Ultimately you aim that the service can be restored, data recovered, latencies reduced or whatever as efficiently as possible. Once restored, the leader is responsible for updating management, standing down the team, and communicating with customers as required. The incident may remain at a high priority (as opposed to critical) status for days thereafter, as the root cause team continue to work on the core issues that triggered the incident in the first place.
Post Mortem
Having restored the service, and once the root cause has been determined and potentially dealt with, it’s very important to conduct a five Y’s and post mortem, to get to the roots of the problems that arose. This discussion, involving engineering and operations staff, will highlight a long list of actions, in our case with 3 levels of priority.
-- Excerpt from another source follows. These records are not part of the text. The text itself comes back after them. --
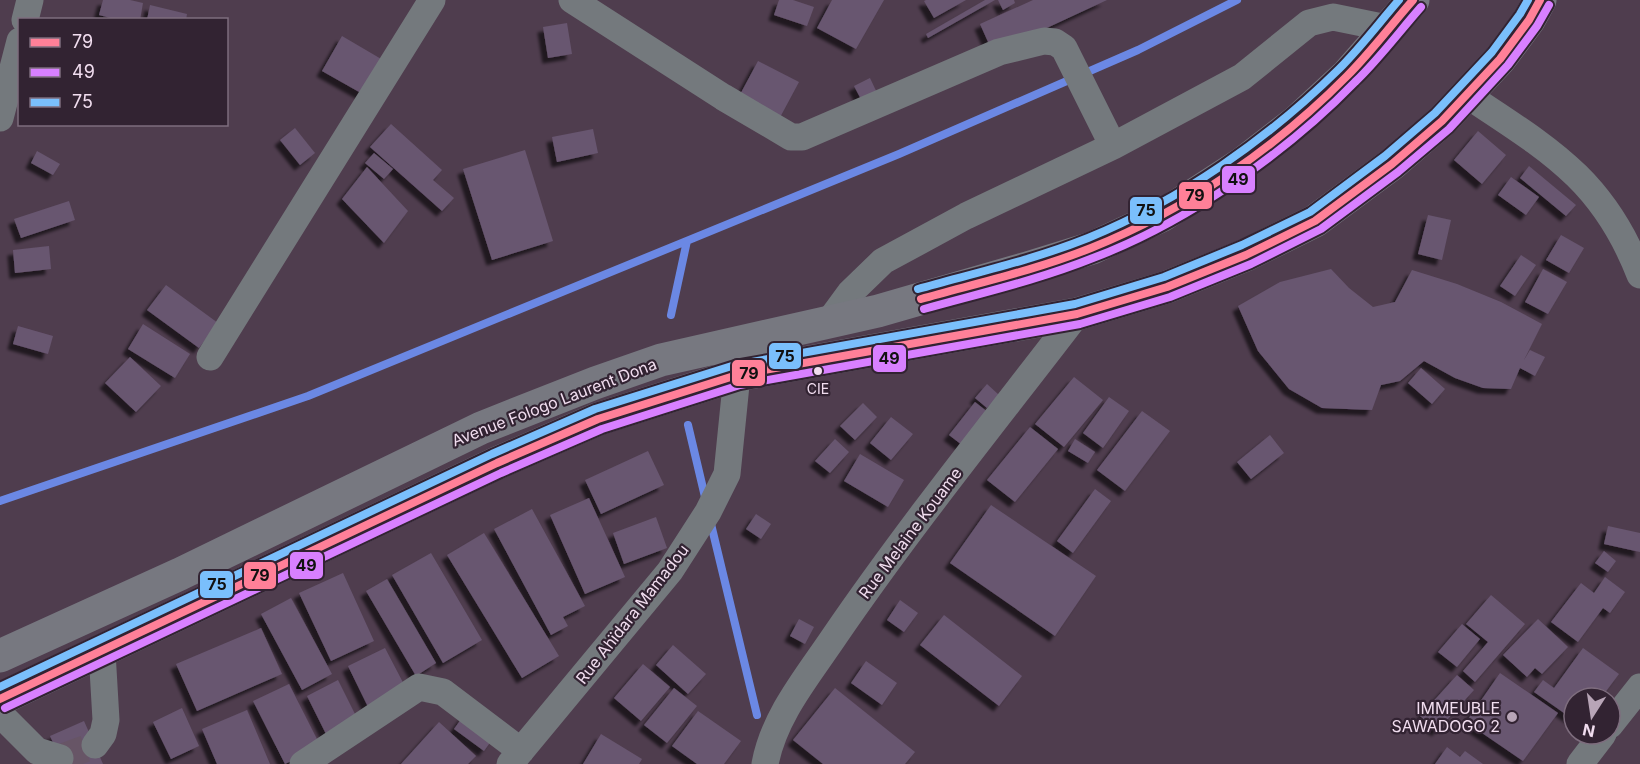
<svg xmlns="http://www.w3.org/2000/svg" width="1640" height="764" font-family="Inter,sans-serif">
<style>
.lines{fill:none;stroke-linecap:round;stroke-linejoin:round}
.stream{stroke:#6b88e4;stroke-width:8}
.building{fill:#685670;filter:url(#shadow)}
.minor-tunnel{stroke:#675566;stroke-width:27;stroke-dasharray:27 14;stroke-linecap:butt}
.minor{stroke:#74797d;stroke-width:27}
.major{stroke:#777880;stroke-width:33}
.bus-1-casing{stroke:#322332;stroke-width:12}
.bus-2-casing{stroke:#322332;stroke-width:12}
.bus-3-casing{stroke:#322332;stroke-width:12}
.bus-1{stroke:#ff8098;stroke-width:8}
.bus-2{stroke:#d880ff;stroke-width:8}
.bus-3{stroke:#7abffc;stroke-width:8}
.bus-dot{fill:#f1ddef;stroke:#322332;stroke-width:2}
.poi-dot{fill:#b8a5b7;stroke:#322332;stroke-width:2}
.labels{text-anchor:middle;dominant-baseline:central;stroke-width:4.5;stroke-linejoin:round;paint-order:stroke}
.bus-label{font-size:14px;fill:#f1ddef;stroke:#322332}
.street-label{font-size:16px;fill:#f1ddef;stroke:#322332}
.poi-label{font-size:16px;fill:#f1ddef;stroke:#322332;text-anchor:end}
.line-badge{stroke:#322332;stroke-width:2}
.pale-badge-label{font-size:16px;text-anchor:middle;font-weight:bold;fill:#111}
</style>
<defs>
<filter id="shadow"><feDropShadow dx="-5.5" dy="5.5" stdDeviation="1.5" flood-color="#0009"/></filter>
</defs>
<rect width="100%" height="100%" fill="#4f3d4e"/>
<g class="lines">
<path class="stream" d="M671,315L687,241
M688,425L706,501
M0,501L308,396L899,154L1138,50L1237,0
M710,520L757,715"/>
</g>
<path class="building" d="M103,0H130L143,3L140,20H118L99,15Z
M779,0H793L814,7L807,26L774,15Z
M832,0H884L856,49L817,28Z
M926,0H966L934,18L924,1Z
M985,0H995L928,38L926,34Z
M998,0H1014L1015,3L1003,10Z
M1033,0H1107L993,53L980,24Z
M150,5L187,14L186,20H147Z
M567,23L572,54L548,58L543,27Z
M342,36L388,63L368,97L322,71Z
M758,61L799,82L777,123L736,102Z
M870,78L878,95L863,103L854,86Z
M391,124L442,170L433,180L454,198L442,211L370,147Z
M295,128L315,153L300,165L280,140Z
M593,129L598,153L557,162L552,137Z
M1478,131L1506,155L1482,184L1454,160Z
M525,150L553,241L492,260L463,169Z
M37,151L60,164L53,175L31,163Z
M374,153L393,169L384,179L365,163Z
M1529,166L1576,205L1566,216L1520,178Z
M367,167L408,211L384,243L342,199Z
M1511,177L1539,197L1526,215L1498,195Z
M69,201L75,220L21,238L14,219Z
M1428,215L1451,220L1442,260L1418,254Z
M1561,235L1584,248L1569,273L1546,260Z
M49,246L51,269L15,273L13,250Z
M1521,255L1536,265L1515,296L1500,286Z
M1331,269L1349,288L1373,307L1395,302L1412,270L1457,284L1501,302L1542,324L1524,360L1530,350L1545,357L1535,376L1520,368L1511,389L1483,388L1455,378L1424,361L1400,381L1381,385L1372,410L1322,408L1289,389L1258,351L1238,306L1280,282Z
M1543,269L1567,282L1548,314L1525,302Z
M166,285L218,323L199,348L147,310Z
M143,324L190,354L175,378L128,349Z
M18,326L53,336L48,354L13,344Z
M130,357L161,386L136,412L105,383Z
M1421,368L1445,389L1432,404L1408,383Z
M1074,377L1103,400L1064,447L1035,424Z
M987,384L999,395L987,408L975,398Z
M1109,397L1129,411L1103,448L1083,433Z
M975,402L989,413L962,445L949,435Z
M863,403L877,417L855,440L840,426Z
M1142,411L1170,431L1125,491L1097,470Z
M891,417L913,434L891,460L870,443Z
M1030,427L1058,449L1015,502L987,480Z
M1270,435L1284,453L1251,479L1237,462Z
M835,439L849,452L830,473L815,461Z
M1075,439L1095,452L1088,463L1068,451Z
M648,451L664,485L601,514L585,480Z
M860,454L904,480L888,507L844,481Z
M1095,489L1111,501L1073,553L1057,541Z
M589,498L625,577L585,594L550,515Z
M991,505L1096,576L1055,636L950,563Z
M532,509L585,606L563,617L568,626L551,635L494,529Z
M756,514L771,524L761,539L746,529Z
M656,517L667,548L624,564L613,533Z
M1608,526L1640,533V552L1604,544Z
M484,533L559,656L522,678L447,555Z
M1604,551L1616,561L1608,572L1595,563Z
M431,553L482,640L443,663L392,575Z
M343,573L374,641L331,661L299,593Z
M1605,577L1625,592L1610,613L1603,608L1578,642L1551,622L1581,583L1594,593Z
M387,579L436,663L416,676L366,591Z
M1491,595L1525,624L1475,682L1463,671L1488,642L1466,624Z
M291,598L332,674L302,690L261,614Z
M900,600L918,613L904,632L887,620Z
M944,615L1022,676L999,706L920,645Z
M799,619L814,627L805,644L790,636Z
M1538,619L1568,647L1542,674L1535,668L1527,677L1503,655Z
M1462,624L1480,639L1457,667L1438,652Z
M261,628L282,674L197,711L176,664Z
M673,645L706,674L688,694L656,665Z
M385,648L409,694L371,713L348,666Z
M1583,648L1619,674L1601,698H1574V720L1534,692L1543,680L1554,688Z
M866,661L897,683L882,705L851,683Z
M643,664L670,687L641,721L614,698Z
M1500,673L1558,713L1523,761L1466,722Z
M1457,675L1474,690L1437,731L1420,716Z
M338,680L361,726L330,742L307,696Z
M289,684L321,747L285,764L253,701Z
M674,688L697,706L667,743L644,725Z
M835,688L915,752L905,764H823L793,740Z
M182,708L199,746L171,759L153,722Z
M247,710L270,764H217L202,729Z
M698,711L741,741L724,764H697L672,746Z
M464,715L494,737L484,751L454,729Z
M84,721L103,764H63L50,736Z
M439,722L476,756L468,764H401Z
M601,734L642,759L639,764H583Z
M1447,747L1460,757L1465,751L1483,764H1435Z"/>
<g class="lines">
<path class="minor-tunnel" d="M60,758L95,745"/>
<path class="minor" d="M572,0L723,97L791,137H802L999,52L1044,41L1055,42L1064,48L1113,146
M25,20L30,0
M1467,95C1548,149 1603,179 1640,275
M0,118L20,41
M828,323L850,293L883,261L966,216L1113,146L1242,77L1309,23L1333,17L1387,28
M210,357L432,0
M0,714L37,751L60,758
M1610,725L1640,687
M95,745L103,734L106,720L102,652
M303,764L419,687L443,692L521,751
M510,764L670,571L708,512L727,474L737,375L734,357
M765,764C774,716 807,677 834,637C910,526 995,421 1077,314
M1580,764L1603,734"/>
<path class="major" d="M0,656L180,574L481,428L595,383L661,360L878,311L1027,268L1092,248L1163,215L1243,163L1296,122L1348,74L1413,0
M0,699L497,463L598,419L737,375L1077,314L1167,287L1246,255L1315,221L1392,164L1442,121L1500,59L1529,20L1540,0"/>
<g class="bus-1-casing">
<path id="bus-1" d="M921,299C978,283 1036,270 1091,248C1186,210 1276,148 1347,76C1371,52 1391,25 1413,0
M0,699L497,463L598,419L737,375L1077,314L1167,287L1246,255L1315,221L1392,164L1442,121L1500,59L1529,20L1540,0"/>
</g>
<g class="bus-2-casing">
<path id="bus-2" d="M924,309C981,293 1038,280 1093,258C1186,223 1286,153 1355,82C1379,59 1399,32 1421,7
M5,708L501,473L602,429L740,385L1080,324L1170,297L1251,264L1321,229L1398,172L1449,129L1508,65L1537,26L1549,5"/>
</g>
<g class="bus-3-casing">
<path id="bus-3" d="M918,289C975,273 1033,260 1088,238C1181,200 1268,139 1339,69C1361,47 1379,23 1399,0
M0,687L492,454L595,409L735,365L1075,304L1164,277L1242,245L1310,212L1385,156L1435,113L1492,52L1520,14L1528,0"/>
</g>
<use href="#bus-1" class="bus-1"/>
<use href="#bus-2" class="bus-2"/>
<use href="#bus-3" class="bus-3"/>
</g>
<circle class="bus-dot" cx="818" cy="371" r="5"/>
<circle class="poi-dot" cx="1512" cy="717" r="6"/>
<g class="labels">
<g class="bus-label">
<text x="818" y="388">CIE</text>
</g>
<g class="street-label">
<text transform="translate(554 402) rotate(-21)">Avenue Fologo Laurent Dona</text>
<text transform="translate(910 533) rotate(-53)">Rue Melaine Kouame</text>
<text transform="translate(632 614) rotate(-52)">Rue Ahïdara Mamadou</text>
</g>
<g class="poi-label">
<text x="1500" y="708">IMMEUBLE<tspan x="1500" dy="18">SAWADOGO 2</tspan></text>
</g>
</g>
<g class="line-badge">
<rect x="1221" y="165" width="35" height="29" rx="6" fill="#d880ff"/>
<rect x="1178" y="181" width="35" height="29" rx="6" fill="#ff8098"/>
<rect x="1129" y="196" width="34" height="29" rx="6" fill="#7abffc"/>
<rect x="768" y="342" width="34" height="28" rx="6" fill="#7abffc"/>
<rect x="872" y="344" width="35" height="29" rx="6" fill="#d880ff"/>
<rect x="731" y="359" width="35" height="28" rx="6" fill="#ff8098"/>
<rect x="289" y="551" width="35" height="29" rx="6" fill="#d880ff"/>
<rect x="243" y="561" width="34" height="29" rx="6" fill="#ff8098"/>
<rect x="199" y="570" width="35" height="29" rx="6" fill="#7abffc"/>
</g>
<g class="pale-badge-label">
<text x="1238" y="185">49</text>
<text x="1195" y="201">79</text>
<text x="1146" y="216">75</text>
<text x="785" y="362">75</text>
<text x="889" y="364">49</text>
<text x="749" y="379">79</text>
<text x="306" y="571">49</text>
<text x="260" y="581">79</text>
<text x="217" y="590">75</text>
</g>
<rect x="18" y="18" width="210" height="108" fill="#322332" stroke="#7e6d7e" stroke-width="1.5"/>
<rect x="30" y="38" width="30" height="9" fill="#ff8098" stroke="#7e6d7e" stroke-width="1.5"/>
<text x="72" y="48" font-size="18" fill="#f1ddef">79</text>
<rect x="30" y="68" width="30" height="9" fill="#d880ff" stroke="#7e6d7e" stroke-width="1.5"/>
<text x="72" y="78" font-size="18" fill="#f1ddef">49</text>
<rect x="30" y="98" width="30" height="9" fill="#7abffc" stroke="#7e6d7e" stroke-width="1.5"/>
<text x="72" y="108" font-size="18" fill="#f1ddef">75</text>
<g transform="translate(1592 716) rotate(192)"><circle r="28" fill="#322332" stroke="#7e6d7e" stroke-width="1.5"/>
<path d="M0-4.5L10 22L0 15L-10 22Z" fill="#b8a5b7"/>
<text y="-9" font-size="16" font-weight="bold" text-anchor="middle" fill="#f1ddef">N</text>
</g>
</svg>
All high priority and medium priority items are recorded in our JIRA tracking system for action, with high priority actions also scheduled for work in current active engineering sprints Medium priority items will be placed on the backlog, for subsequent scheduling, and low priority items are recorded for future reference, and generally are taken on board by the architects for consideration in future planning sessions.
Summary
I’ve really skimmed the surface here, but hopefully this gives a sense for what goes on under the covers! All highly available systems stay that way through a combination of automation and human processes; the old analogy of the swan really applies there: you have the calm serene swam above the water, without a care in the world, and a highly industrious and vigorous paddling below the surface, balancing planning, exertion and turbulence, to achieve the overall graceful performance.